The Timing of Alcohol or Drug Intervention Is Critical

Hiring an interventionist to help convince a loved one that she needs to enter treatment for alcoholism or drug addiction can be expensive; the intervention itself can be time-consuming and emotional. The consequences of a failed intervention can be devastating, as it could actually alienate the patient and push her toward less healthy relationships, resulting in a situation that is worse than it was before the intervention. Friends and family who are desperate for a way to help often imagine the course of the intervention playing out in their heads (the end result being docile compliance with the plan for admission to a treatment center), and are crestfallen when the process does not go as planned.

Several factors can cause an intervention to fail. First, most interventions that are conducted without the aid of an experienced interventionist are not successful. Also, it is entirely possible that the patient will not connect with or trust the interventionist or that mental processing has been so damaged by prolonged ingestion of toxic substances that the person is not able to make rational connections between her behavior and the negative consequences playing out in her life. Another common reason for intervention failure is that the cravings for alcohol or drugs, or the fear of being without the feelings they bring, are strong enough to overcome any desire for change.

Intervention vs. drugs and alcohol

One of the most important aspects of intervention, however, is timing. If the intervention happens at the wrong time, it will fail and even the most experienced and trusted interventionist will be powerless to help. For some patients, their lives must be in such a chaotic state that intervention opens their eyes to the precariousness of their situation and overcomes the positive effects of drugs and alcohol — nothing less will get them to admit that they need help.

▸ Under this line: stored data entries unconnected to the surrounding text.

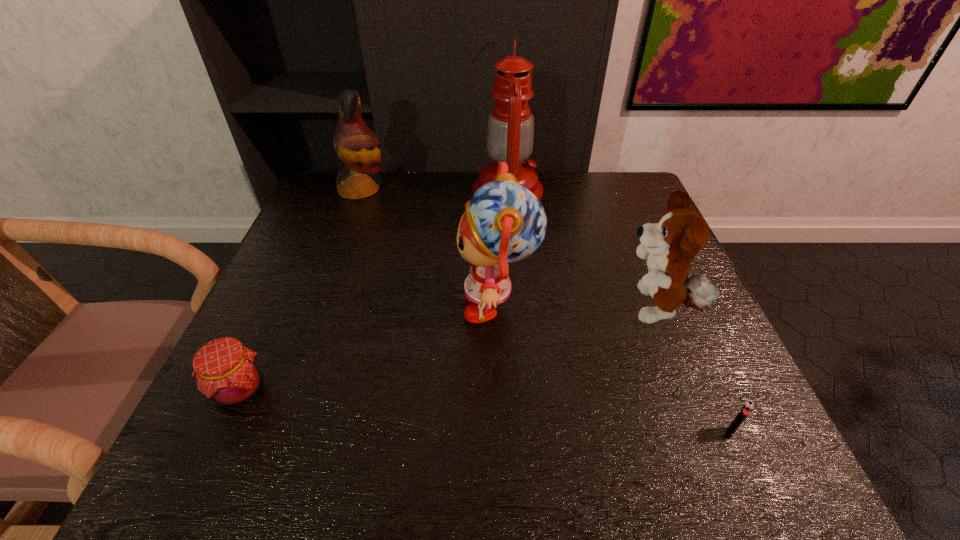
The height and width of the screenshot is (540, 960). Find the location of `vacant space at the right edge of the desktop`. vacant space at the right edge of the desktop is located at coordinates (695, 350).

The image size is (960, 540). In the image, there is a desktop. Find the location of `vacant space at the far right corner`. vacant space at the far right corner is located at coordinates (603, 181).

Where is `free space that is in between the parrot and the doll`? The image size is (960, 540). free space that is in between the parrot and the doll is located at coordinates (430, 247).

At what (x,y) coordinates should I click in order to perform the action: click on vacant area that lies between the doll and the puppy. Please return your answer as a coordinate pair (x, y). Looking at the image, I should click on (577, 308).

Image resolution: width=960 pixels, height=540 pixels. In order to click on free point between the doll and the fifth farthest object in this screenshot , I will do `click(370, 348)`.

What are the coordinates of `empty location between the parrot and the doll` in the screenshot? It's located at (430, 247).

You are a GUI agent. You are given a task and a screenshot of the screen. Output one action in this format:
    pyautogui.click(x=<x>, y=<y>)
    Task: Click on the free point between the oil lamp and the fifth tallest object
    
    Given the screenshot: What is the action you would take?
    pyautogui.click(x=374, y=291)

Locate an element on the screen. free point between the puppy and the igniter is located at coordinates (692, 372).

This screenshot has height=540, width=960. I want to click on vacant space that's between the doll and the nearest object, so click(613, 369).

Where is `free spot between the shortest object and the jam`? free spot between the shortest object and the jam is located at coordinates click(485, 411).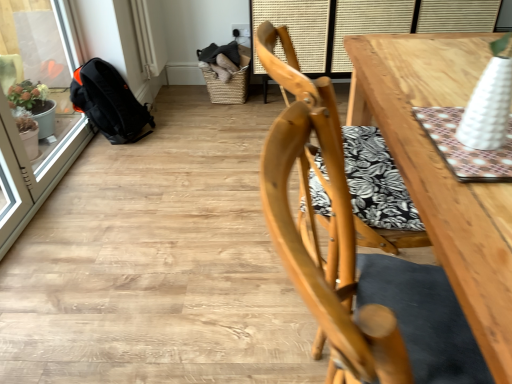
Identify the location of vacant region to the left of light wood chair at center. Image resolution: width=512 pixels, height=384 pixels. (202, 295).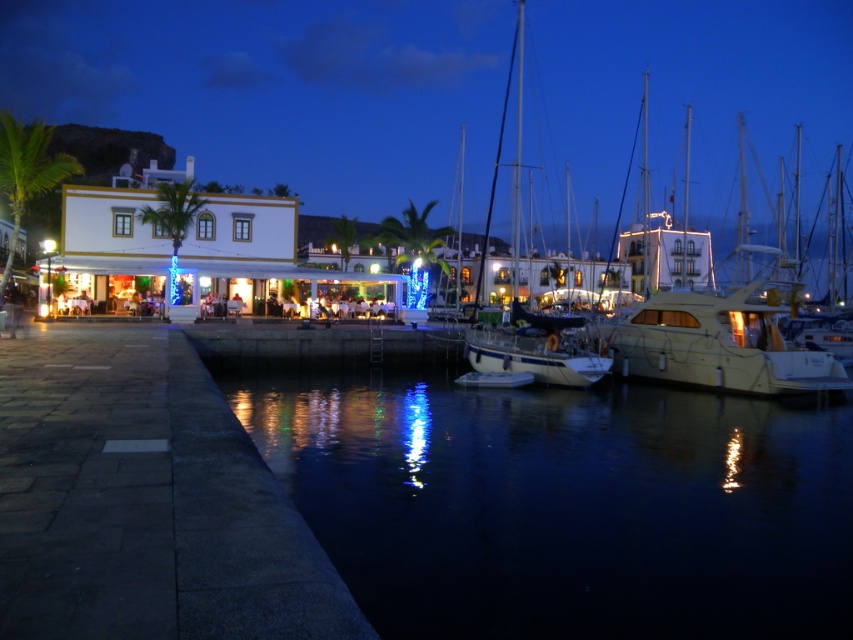
You are a dock worker who needs to park a new boat that is 10 meters long. You have two spots available next to the matte yellow boat at right and the white glossy sailboat at center. Based on their widths, which spot can accommodate the new boat more safely?

The white glossy sailboat at center has a greater width than the matte yellow boat at right. Therefore, the parking spot next to the white glossy sailboat at center would provide more space for the new boat to be parked safely.

You are standing on the paved walkway at the water edge and want to take a photo of the white glossy yacht at center. Which direction should you face to ensure the yacht is in the center of your camera frame?

Since the white glossy yacht at center is located at point coordinates, you should face directly towards the coordinates where it is positioned to center it in your camera frame.

You are standing on the walkway and want to take a photo of both the matte yellow boat at right and the white glossy sailboat at center. Which boat will appear smaller in the photo?

The white glossy sailboat at center will appear smaller because it is positioned behind the matte yellow boat at right, making it farther away from the camera.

The reason why people abuse drugs and alcohol is that they become addicted to them, in both mind and body. They crave the mental state they enter when they are drinking or using drugs – it feels better than being sober. However, in addition to wanting to feel “high”, their bodies will become physically addicted to the point where painful withdrawal will take place if they do not continue to drink and use. A successful intervention must, therefore, convince the patient that the need to avoid the negative consequences of their continued behavior outweighs both pleasant feelings and the risk of painful withdrawal. For some, the negative consequences must be very serious to tip the scales.

Is the situation bad enough yet for an intervention?

So, when is the best time for an intervention? Well, it depends. For some, intervention will only be successful after some traumatic or catastrophic event. For others, the whisper of catastrophe on the horizon will be enough.

Many successful interventions occur after drinking or drug taking has resulted in criminal behavior. Being arrested for drunk driving, being charged with a DUI, or being arrested for drug possession can make the patient more amenable to intervention. In these cases, attorneys often act as de facto interventionists by succinctly setting forth the potential ramifications of a DUI or drug conviction. Because many courts consider voluntary admission to a treatment center to be a favorable, mitigating factor during sentencing, the opinion of a criminal attorney that treatment may reduce jail time can lend credibility to the intervention.

Other patients require less drastic situations in order to see the light. For some, marital problems or job performance issues that arise due to the patient’s drinking or drugging will be enough. Simply hearing from her spouse that he will leave her or from her boss that she will be fired if she continues on the present course will pave the way for a successful intervention. For others, actual divorce or unemployment may be the tipping point.

No matter where a patient is on the spectrum of negative consequences due to drugs or alcohol, a good interventionist will be able to identify the most vulnerable aspects of the patient’s life and show the patient that she is on a course for disaster. Success may depend, however, on how imminent disaster appears to be. Several interventions may need to be staged as the patient’s situation deteriorates in order convince her that immediate treatment is required.